Our goat Ginger just had a beautiful set of twins, a boy and a girl!  They are purebred nubians! 

This is her little doe








And this is her little buck


----------



## nancy d (Oct 5, 2007)

Drool time, they are beautiful, congrats!


----------



## clearwtrbeach (May 10, 2012)

Congrats! they are adorable, I know color is not a priority when picking goats, but I'm sure a sucker for moon spots.


----------



## HerdQueen (Oct 15, 2012)

Nice looking kids! I LOVE their ears!


----------



## Maureen (Jul 6, 2012)

Pretty!


----------



## chapinranch (Apr 30, 2012)

nice looking kids congrats


----------



## FrankSandy (Sep 14, 2011)

Congradulations!! Very pretty Kids,


----------



## StarMFarm (Jan 17, 2013)

Congrats!
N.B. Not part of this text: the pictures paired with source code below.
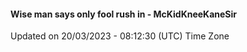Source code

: #### Wise man says only fool rush in - McKidKneeKaneSir
Updated on 20/03/2023 - 08:12:30 (UTC) Time Zone
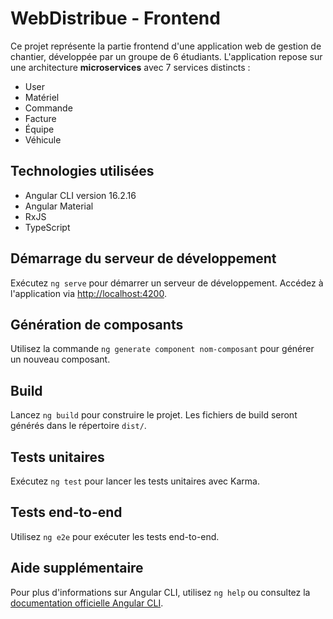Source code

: <!DOCTYPE html>
<html lang="en">
<head>
  <meta charset="UTF-8">
  <title>WebDistribue - Frontend</title>
</head>
<body>
  <h1>WebDistribue - Frontend</h1>
  <p>
    Ce projet représente la partie frontend d'une application web de gestion de chantier, développée par un groupe de 6 étudiants.
    L'application repose sur une architecture <strong>microservices</strong> avec 7 services distincts :
  </p>
  <ul>
    <li>User</li>
    <li>Matériel</li>
    <li>Commande</li>
    <li>Facture</li>
    <li>Équipe</li>
    <li>Véhicule</li>
  </ul>

  <h2>Technologies utilisées</h2>
  <ul>
    <li>Angular CLI version 16.2.16</li>
    <li>Angular Material</li>
    <li>RxJS</li>
    <li>TypeScript</li>
  </ul>

  <h2>Démarrage du serveur de développement</h2>
  <p>
    Exécutez <code>ng serve</code> pour démarrer un serveur de développement. Accédez à l'application via <a href="http://localhost:4200">http://localhost:4200</a>.
  </p>

  <h2>Génération de composants</h2>
  <p>
    Utilisez la commande <code>ng generate component nom-composant</code> pour générer un nouveau composant.
  </p>

  <h2>Build</h2>
  <p>
    Lancez <code>ng build</code> pour construire le projet. Les fichiers de build seront générés dans le répertoire <code>dist/</code>.
  </p>

  <h2>Tests unitaires</h2>
  <p>
    Exécutez <code>ng test</code> pour lancer les tests unitaires avec Karma.
  </p>

  <h2>Tests end-to-end</h2>
  <p>
    Utilisez <code>ng e2e</code> pour exécuter les tests end-to-end.
  </p>

  <h2>Aide supplémentaire</h2>
  <p>
    Pour plus d'informations sur Angular CLI, utilisez <code>ng help</code> ou consultez la <a href="https://angular.io/cli">documentation officielle Angular CLI</a>.
  </p>
</body>
</html>
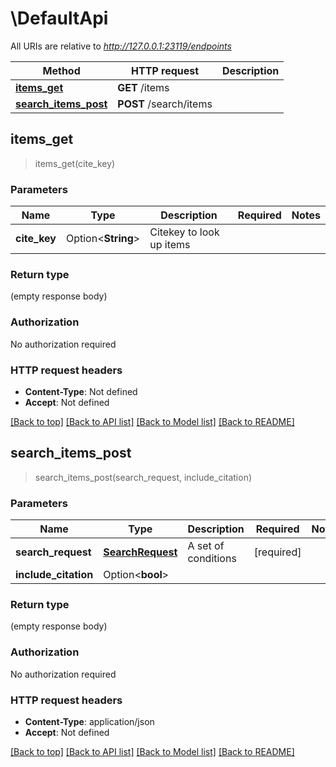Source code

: # \DefaultApi

All URIs are relative to *http://127.0.0.1:23119/endpoints*

Method | HTTP request | Description
------------- | ------------- | -------------
[**items_get**](DefaultApi.md#items_get) | **GET** /items | 
[**search_items_post**](DefaultApi.md#search_items_post) | **POST** /search/items | 



## items_get

> items_get(cite_key)


### Parameters


Name | Type | Description  | Required | Notes
------------- | ------------- | ------------- | ------------- | -------------
**cite_key** | Option<**String**> | Citekey to look up items |  |

### Return type

 (empty response body)

### Authorization

No authorization required

### HTTP request headers

- **Content-Type**: Not defined
- **Accept**: Not defined

[[Back to top]](#) [[Back to API list]](../README.md#documentation-for-api-endpoints) [[Back to Model list]](../README.md#documentation-for-models) [[Back to README]](../README.md)


## search_items_post

> search_items_post(search_request, include_citation)


### Parameters


Name | Type | Description  | Required | Notes
------------- | ------------- | ------------- | ------------- | -------------
**search_request** | [**SearchRequest**](SearchRequest.md) | A set of conditions | [required] |
**include_citation** | Option<**bool**> |  |  |

### Return type

 (empty response body)

### Authorization

No authorization required

### HTTP request headers

- **Content-Type**: application/json
- **Accept**: Not defined

[[Back to top]](#) [[Back to API list]](../README.md#documentation-for-api-endpoints) [[Back to Model list]](../README.md#documentation-for-models) [[Back to README]](../README.md)

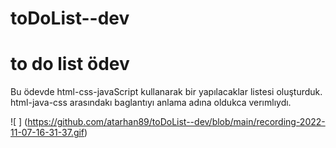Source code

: # toDoList--dev
<h1> to do list ödev</h1>
Bu ödevde html-css-javaScript kullanarak bir yapılacaklar listesi oluşturduk.
html-java-css arasındakı baglantıyı anlama adına oldukca verımlıydı.

![ ] (https://github.com/atarhan89/toDoList--dev/blob/main/recording-2022-11-07-16-31-37.gif)
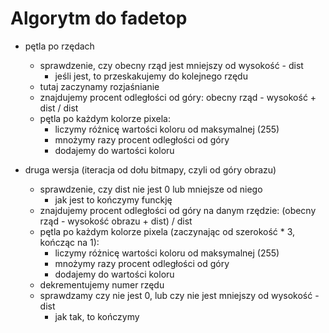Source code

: # Algorytm do fadetop

* pętla po rzędach
    * sprawdzenie, czy obecny rząd jest mniejszy od wysokość - dist
        * jeśli jest, to przeskakujemy do kolejnego rzędu
    * tutaj zaczynamy rozjaśnianie
    * znajdujemy procent odległości od góry: obecny rząd - wysokość + dist / dist
    * pętla po każdym kolorze pixela:
        * liczymy różnicę wartości koloru od maksymalnej (255)
        * mnożymy razy procent odległości od góry
        * dodajemy do wartości koloru

* druga wersja (iteracja od dołu bitmapy, czyli od góry obrazu)
    * sprawdzenie, czy dist nie jest 0 lub mniejsze od niego
        * jak jest to kończymy funckję
    * znajdujemy procent odległości od góry na danym rzędzie: (obecny rząd - wysokość obrazu + dist) / dist
    * pętla po każdym kolorze pixela (zaczynając od szerokość * 3, kończąc na 1):
        * liczymy różnicę wartości koloru od maksymalnej (255)
        * mnożymy razy procent odległości od góry
        * dodajemy do wartości koloru
    * dekrementujemy numer rzędu
    * sprawdzamy czy nie jest 0, lub czy nie jest mniejszy od wysokość - dist
        * jak tak, to kończymy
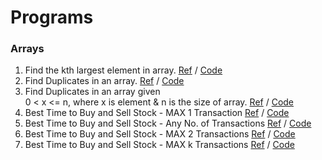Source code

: # Programs

 ### Arrays
  1. Find the kth largest element in array. [Ref]() / [Code](https://github.com/Brijesh59/Programming-Questions/blob/master/Array/Program1.java)
  2. Find Duplicates in an array. [Ref]() / [Code](https://github.com/Brijesh59/Programming-Questions/blob/master/Array/Program2.java)
  3. Find Duplicates in an array given <br />
     0 < x <= n, where x is element & n is the size of array. [Ref](https://www.youtube.com/watch?v=GeHOlt_QYz8) / [Code](https://github.com/Brijesh59/Programming-Questions/blob/master/Array/Program3.java) 
  4. Best Time to Buy and Sell Stock - MAX 1 Transaction [Ref]() / [Code](https://github.com/Brijesh59/Programming-Questions/blob/master/Array/Program4.java)
  5. Best Time to Buy and Sell Stock - Any No. of Transactions [Ref]() / [Code](https://github.com/Brijesh59/Programming-Questions/blob/master/Array/Program5.java) 
  6. Best Time to Buy and Sell Stock - MAX 2 Transactions [Ref]() / [Code](https://github.com/Brijesh59/Programming-Questions/blob/master/Array/Program6.java)
  7. Best Time to Buy and Sell Stock - MAX k Transactions [Ref]() / [Code](https://github.com/Brijesh59/Programming-Questions/blob/master/Array/Program7.java)
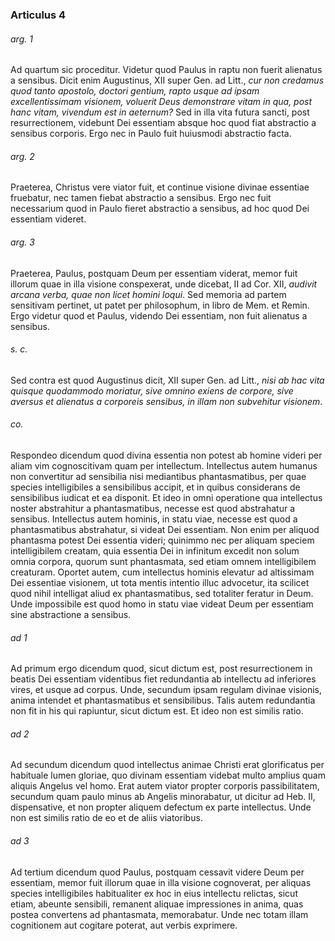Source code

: ### Articulus 4

###### arg. 1
Ad quartum sic proceditur. Videtur quod Paulus in raptu non fuerit alienatus a sensibus. Dicit enim Augustinus, XII super Gen. ad Litt., *cur non credamus quod tanto apostolo, doctori gentium, rapto usque ad ipsam excellentissimam visionem, voluerit Deus demonstrare vitam in qua, post hanc vitam, vivendum est in aeternum?* Sed in illa vita futura sancti, post resurrectionem, videbunt Dei essentiam absque hoc quod fiat abstractio a sensibus corporis. Ergo nec in Paulo fuit huiusmodi abstractio facta.

###### arg. 2
Praeterea, Christus vere viator fuit, et continue visione divinae essentiae fruebatur, nec tamen fiebat abstractio a sensibus. Ergo nec fuit necessarium quod in Paulo fieret abstractio a sensibus, ad hoc quod Dei essentiam videret.

###### arg. 3
Praeterea, Paulus, postquam Deum per essentiam viderat, memor fuit illorum quae in illa visione conspexerat, unde dicebat, II ad Cor. XII, *audivit arcana verba, quae non licet homini loqui*. Sed memoria ad partem sensitivam pertinet, ut patet per philosophum, in libro de Mem. et Remin. Ergo videtur quod et Paulus, videndo Dei essentiam, non fuit alienatus a sensibus.

###### s. c.
Sed contra est quod Augustinus dicit, XII super Gen. ad Litt., *nisi ab hac vita quisque quodammodo moriatur, sive omnino exiens de corpore, sive aversus et alienatus a corporeis sensibus, in illam non subvehitur visionem*.

###### co.
Respondeo dicendum quod divina essentia non potest ab homine videri per aliam vim cognoscitivam quam per intellectum. Intellectus autem humanus non convertitur ad sensibilia nisi mediantibus phantasmatibus, per quae species intelligibiles a sensibilibus accipit, et in quibus considerans de sensibilibus iudicat et ea disponit. Et ideo in omni operatione qua intellectus noster abstrahitur a phantasmatibus, necesse est quod abstrahatur a sensibus. Intellectus autem hominis, in statu viae, necesse est quod a phantasmatibus abstrahatur, si videat Dei essentiam. Non enim per aliquod phantasma potest Dei essentia videri; quinimmo nec per aliquam speciem intelligibilem creatam, quia essentia Dei in infinitum excedit non solum omnia corpora, quorum sunt phantasmata, sed etiam omnem intelligibilem creaturam. Oportet autem, cum intellectus hominis elevatur ad altissimam Dei essentiae visionem, ut tota mentis intentio illuc advocetur, ita scilicet quod nihil intelligat aliud ex phantasmatibus, sed totaliter feratur in Deum. Unde impossibile est quod homo in statu viae videat Deum per essentiam sine abstractione a sensibus.

###### ad 1
Ad primum ergo dicendum quod, sicut dictum est, post resurrectionem in beatis Dei essentiam videntibus fiet redundantia ab intellectu ad inferiores vires, et usque ad corpus. Unde, secundum ipsam regulam divinae visionis, anima intendet et phantasmatibus et sensibilibus. Talis autem redundantia non fit in his qui rapiuntur, sicut dictum est. Et ideo non est similis ratio.

###### ad 2
Ad secundum dicendum quod intellectus animae Christi erat glorificatus per habituale lumen gloriae, quo divinam essentiam videbat multo amplius quam aliquis Angelus vel homo. Erat autem viator propter corporis passibilitatem, secundum quam paulo minus ab Angelis minorabatur, ut dicitur ad Heb. II, dispensative, et non propter aliquem defectum ex parte intellectus. Unde non est similis ratio de eo et de aliis viatoribus.

###### ad 3
Ad tertium dicendum quod Paulus, postquam cessavit videre Deum per essentiam, memor fuit illorum quae in illa visione cognoverat, per aliquas species intelligibiles habitualiter ex hoc in eius intellectu relictas, sicut etiam, abeunte sensibili, remanent aliquae impressiones in anima, quas postea convertens ad phantasmata, memorabatur. Unde nec totam illam cognitionem aut cogitare poterat, aut verbis exprimere.

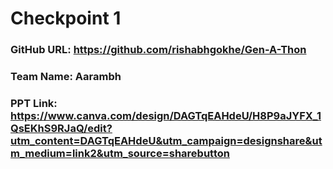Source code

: # Checkpoint 1

### GitHub URL: https://github.com/rishabhgokhe/Gen-A-Thon

### Team Name: Aarambh

### PPT Link: https://www.canva.com/design/DAGTqEAHdeU/H8P9aJYFX_1QsEKhS9RJaQ/edit?utm_content=DAGTqEAHdeU&utm_campaign=designshare&utm_medium=link2&utm_source=sharebutton
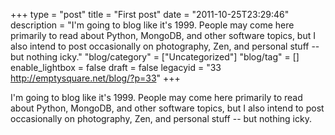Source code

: +++
type = "post"
title = "First post"
date = "2011-10-25T23:29:46"
description = "I'm going to blog like it's 1999. People may come here primarily to read about Python, MongoDB, and other software topics, but I also intend to post occasionally on photography, Zen, and personal stuff -- but nothing icky."
"blog/category" = ["Uncategorized"]
"blog/tag" = []
enable_lightbox = false
draft = false
legacyid = "33 http://emptysquare.net/blog/?p=33"
+++

<p>I'm going to blog like it's 1999. People may come here primarily to read
about Python, MongoDB, and other software topics, but I also intend to
post occasionally on photography, Zen, and personal stuff -- but nothing
icky.</p>
    
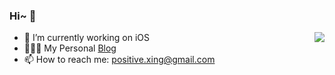 ### Hi~ 🙋

<!--
**LuckyXYJ/LuckyXYJ** is a ✨ _special_ ✨ repository because its `README.md` (this file) appears on your GitHub profile.

Here are some ideas to get you started:

- 🔭 I’m currently working on ...
- 🌱 I’m currently learning ...
- 👯 I’m looking to collaborate on ...
- 🤔 I’m looking for help with ...
- 💬 Ask me about ...
- 📫 How to reach me: ...
- 😄 Pronouns: ...
- ⚡ Fun fact: ...
-->

<img align="right" src="https://github-readme-stats.vercel.app/api?username=xiaofei86&show_icons=true&icon_color=FFA020&text_color=808080&bg_color=00000000&hide_title=true"/>

- 🔭 I’m currently working on iOS
- 🙅🏻‍♀️ My Personal [Blog](https://luckyxyj.github.io/)
- 📫 How to reach me: positive.xing@gmail.com
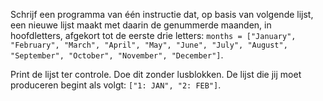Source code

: Schrijf een programma van één instructie dat, op basis van volgende lijst, een nieuwe lijst maakt met daarin de genummerde maanden, in hoofdletters, afgekort tot de eerste drie letters: `months = ["January", "February", "March", "April", "May", "June", "July", "August", "September", "October", "November", "December"]`. 

Print de lijst ter controle. Doe dit zonder lusblokken. De lijst die jij moet produceren begint als volgt: `["1: JAN", "2: FEB"]`.
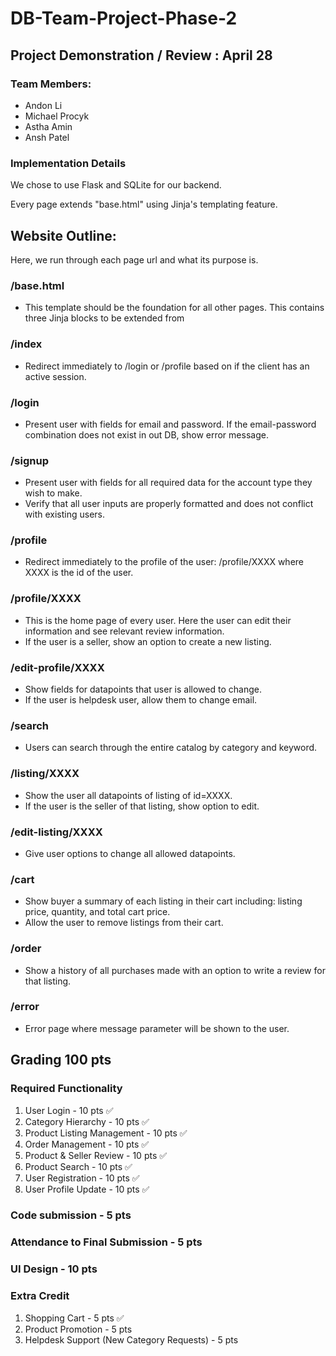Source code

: # DB-Team-Project-Phase-2
## Project Demonstration / Review : April 28

### Team Members:
- Andon Li
- Michael Procyk
- Astha Amin
- Ansh Patel

### Implementation Details
We chose to use Flask and SQLite for our backend.

Every page extends "base.html" using Jinja's templating feature.

## Website Outline:
Here, we run through each page url and what its purpose is.

### /base.html
- This template should be the foundation for all other pages. This contains three Jinja blocks to be extended from


### /index
- Redirect immediately to /login or /profile based on if the client has an active session.


### /login
- Present user with fields for email and password. If the email-password combination does not exist in out DB, show error message.


### /signup
- Present user with fields for all required data for the account type they wish to make.
- Verify that all user inputs are properly formatted and does not conflict with existing users.

### /profile
- Redirect immediately to the profile of the user: /profile/XXXX where XXXX is the id of the user.

### /profile/XXXX
- This is the home page of every user. Here the user can edit their information and see relevant review information.
- If the user is a seller, show an option to create a new listing.

### /edit-profile/XXXX
- Show fields for datapoints that user is allowed to change. 
- If the user is helpdesk user, allow them to change email.

### /search
- Users can search through the entire catalog by category and keyword.


### /listing/XXXX
- Show the user all datapoints of listing of id=XXXX.
- If the user is the seller of that listing, show option to edit.

### /edit-listing/XXXX
- Give user options to change all allowed datapoints.


### /cart
- Show buyer a summary of each listing in their cart including: listing price, quantity, and total cart price. 
- Allow the user to remove listings from their cart.


### /order
- Show a history of all purchases made with an option to write a review for that listing.


### /error
- Error page where message parameter will be shown to the user.

## Grading 100 pts
### Required Functionality
1. User Login - 10 pts ✅
2. Category Hierarchy - 10 pts ✅
3. Product Listing Management - 10 pts ✅
4. Order Management - 10 pts ✅
5. Product & Seller Review - 10 pts ✅
6. Product Search - 10 pts ✅
7. User Registration - 10 pts ✅
8. User Profile Update - 10 pts ✅

### Code submission - 5 pts

### Attendance to Final Submission - 5 pts

### UI Design - 10 pts

### Extra Credit
1. Shopping Cart - 5 pts ✅
2. Product Promotion - 5 pts
3. Helpdesk Support (New Category Requests) - 5 pts
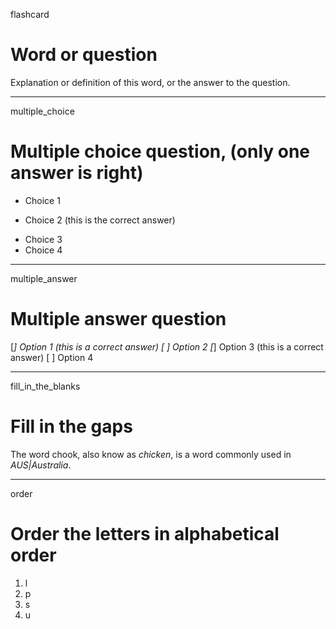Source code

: flashcard

# Word or question
Explanation or definition of this word, or the answer to the question.

---

multiple_choice

# Multiple choice question, (only one answer is right)
- Choice 1
* Choice 2 (this is the correct answer)
- Choice 3
- Choice 4

---

multiple_answer

# Multiple answer question
[*] Option 1 (this is a correct answer)
[ ] Option 2
[*] Option 3 (this is a correct answer)
[ ] Option 4

---

fill_in_the_blanks

# Fill in the gaps
The word chook, also know as _chicken_, is a word commonly used in _AUS|Australia_.

---

order

# Order the letters in alphabetical order
1. l
2. p
3. s
4. u
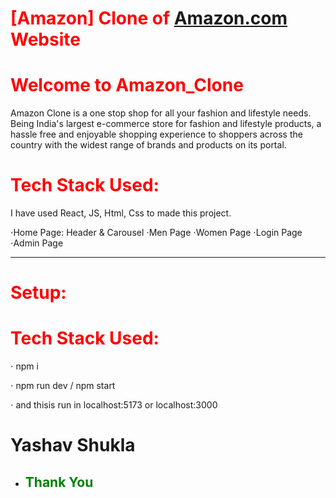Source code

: # <span style="color:red">[Amazon] Clone of [Amazon.com](https://www.amazoncom/) Website </span>



# <span style="color:red"> Welcome to Amazon_Clone</span>


Amazon Clone is a one stop shop for all your fashion and lifestyle needs. Being India's largest e-commerce store for fashion and lifestyle products, a hassle free and enjoyable shopping experience to shoppers across the country with the widest range of brands and products on its portal.

# <span style="color:red"> Tech Stack Used: </span>

I have used React, JS, Html, Css to made this project.


⋅Home Page: Header & Carousel 
⋅Men Page 
⋅Women Page 
⋅Login Page 
⋅Admin Page 
<hr>

# <span style="color:red"> Setup: </span>
# <span style="color:red"> Tech Stack Used: </span>
⋅ npm i


⋅ npm run dev / npm start


⋅ and thisis run in localhost:5173 or localhost:3000

# Yashav Shukla

- ## <span style="color:green"> Thank You </span>
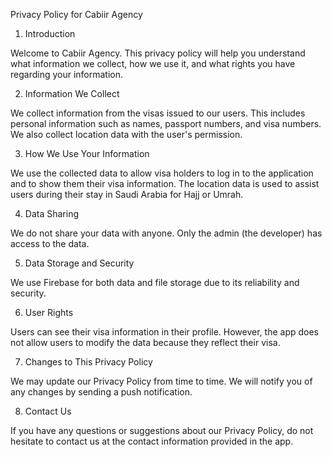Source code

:Privacy Policy for Cabiir Agency

1. Introduction

Welcome to Cabiir Agency. This privacy policy will help you understand what information we collect, how we use it, and what rights you have regarding your information.

2. Information We Collect

We collect information from the visas issued to our users. This includes personal information such as names, passport numbers, and visa numbers. We also collect location data with the user's permission.

3. How We Use Your Information

We use the collected data to allow visa holders to log in to the application and to show them their visa information. The location data is used to assist users during their stay in Saudi Arabia for Hajj or Umrah.

4. Data Sharing

We do not share your data with anyone. Only the admin (the developer) has access to the data.

5. Data Storage and Security

We use Firebase for both data and file storage due to its reliability and security.

6. User Rights

Users can see their visa information in their profile. However, the app does not allow users to modify the data because they reflect their visa.

7. Changes to This Privacy Policy

We may update our Privacy Policy from time to time. We will notify you of any changes by sending a push notification.

8. Contact Us

If you have any questions or suggestions about our Privacy Policy, do not hesitate to contact us at the contact information provided in the app.
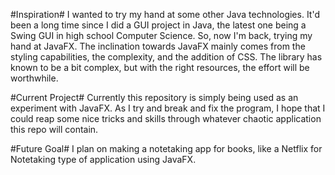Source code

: #Inspiration#
I wanted to try my hand at some other Java technologies. It'd been a long time since I did a GUI project in Java, the latest one being a Swing GUI in high school Computer Science.
So, now I'm back, trying my hand at JavaFX. The inclination towards JavaFX mainly comes from the styling capabilities, the complexity, and the addition of CSS. 
The library has known to be a bit complex, but with the right resources, the effort will be worthwhile.

#Current Project#
Currently this repository is simply being used as an experiment with JavaFX. As I try and break and fix the program, I hope that I could reap some nice tricks and skills through
whatever chaotic application this repo will contain.

#Future Goal#
I plan on making a notetaking app for books, like a Netflix for Notetaking type of application using JavaFX.
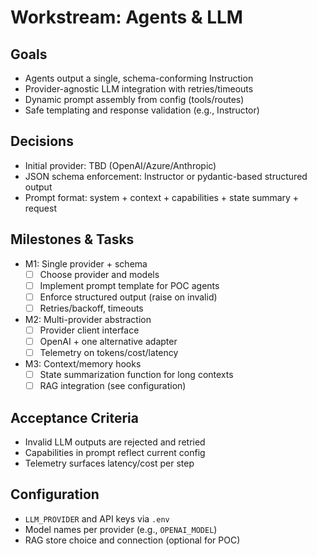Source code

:# Workstream: Agents & LLM

## Goals
- Agents output a single, schema-conforming Instruction
- Provider-agnostic LLM integration with retries/timeouts
- Dynamic prompt assembly from config (tools/routes)
- Safe templating and response validation (e.g., Instructor)

## Decisions
- Initial provider: TBD (OpenAI/Azure/Anthropic)
- JSON schema enforcement: Instructor or pydantic-based structured output
- Prompt format: system + context + capabilities + state summary + request

## Milestones & Tasks
- M1: Single provider + schema
  - [ ] Choose provider and models
  - [ ] Implement prompt template for POC agents
  - [ ] Enforce structured output (raise on invalid)
  - [ ] Retries/backoff, timeouts
- M2: Multi-provider abstraction
  - [ ] Provider client interface
  - [ ] OpenAI + one alternative adapter
  - [ ] Telemetry on tokens/cost/latency
- M3: Context/memory hooks
  - [ ] State summarization function for long contexts
  - [ ] RAG integration (see configuration)

## Acceptance Criteria
- Invalid LLM outputs are rejected and retried
- Capabilities in prompt reflect current config
- Telemetry surfaces latency/cost per step

## Configuration
- `LLM_PROVIDER` and API keys via `.env`
- Model names per provider (e.g., `OPENAI_MODEL`)
- RAG store choice and connection (optional for POC)
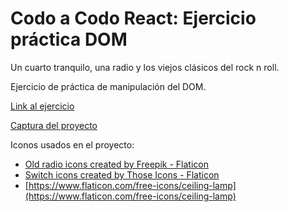 # Codo a Codo React: Ejercicio práctica DOM

Un cuarto tranquilo, una radio y los viejos clásicos del rock n roll. 

Ejercicio de práctica de manipulación del DOM.

[Link al ejercicio](https://pazspera.github.io/cac-react-practica-js/)

[Captura del proyecto](./assets/sample.jpg)

Iconos usados en el proyecto:
- [Old radio icons created by Freepik - Flaticon](https://www.flaticon.com/free-icons/old-radio)
- [Switch icons created by Those Icons - Flaticon](https://www.flaticon.com/free-icons/switch)
- [https://www.flaticon.com/free-icons/ceiling-lamp](https://www.flaticon.com/free-icons/ceiling-lamp)

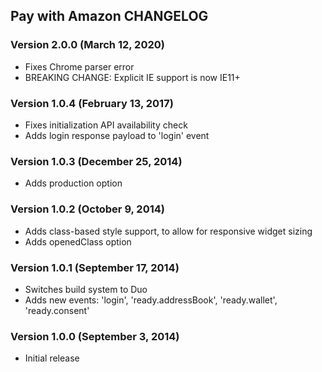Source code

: ## Pay with Amazon CHANGELOG

### Version 2.0.0 (March 12, 2020)

- Fixes Chrome parser error
- BREAKING CHANGE: Explicit IE support is now IE11+

### Version 1.0.4 (February 13, 2017)

- Fixes initialization API availability check
- Adds login response payload to 'login' event

### Version 1.0.3 (December 25, 2014)

- Adds production option

### Version 1.0.2 (October 9, 2014)

- Adds class-based style support, to allow for responsive widget sizing
- Adds openedClass option

### Version 1.0.1 (September 17, 2014)

- Switches build system to Duo
- Adds new events: 'login', 'ready.addressBook', 'ready.wallet', 'ready.consent'

### Version 1.0.0 (September 3, 2014)

- Initial release
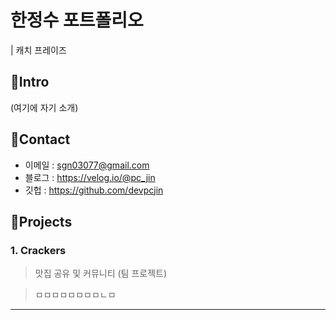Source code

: # 한정수 포트폴리오
| 캐치 프레이즈

## 📌Intro
(여기에 자기 소개)

## 📌Contact
- 이메일 : sgn03077@gmail.com
- 블로그 : https://velog.io/@pc_jin
- 깃헙 : https://github.com/devpcjin

## 📌Projects
### 1. Crackers
> 맛집 공유 및 커뮤니티 (팀 프로젝트)

> ㅁㅁㅁㅁㅁㅁㅁㅁㄴㅁ
---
They are cuties


----------



## NigerianGirl (Jan 30, 2011)

Omg soo cute!!


----------



## Frosty (Feb 13, 2010)

Lovely I will have to add them to my collection. lol..


----------



## ksalvagno (Oct 6, 2009)

They are adorable and LOVE the spots! Do they have blue eyes?


----------



## drdill12 (Mar 6, 2013)

Thanks everyone! Their eyes are kind of a blue/grey color. I was sooooo happy to get some spots! And brown spotted ones at that! The ears are my favorite thing about them that's why I love nubians and theirs are perfect!  here's a pic after they got cleaned up and dried off!


----------



## rdmtnranch (Mar 4, 2013)

They are so cute. Congrats. I love those Nubian ears too.


----------



## RedGate (Dec 7, 2012)

They are absolutely beautiful!


----------



## imthegrt1 (Jan 13, 2013)

I'll buy the girl off you if you want to sell her...


----------



## drdill12 (Mar 6, 2013)

Sorry but these two are not for sale.


----------



## goatylisa (Dec 29, 2012)

will you have any more for sale with the blue/grey eyes? They are lovely


----------



## drdill12 (Mar 6, 2013)

No we don't have any for sale that look like these ones. Sorry!


----------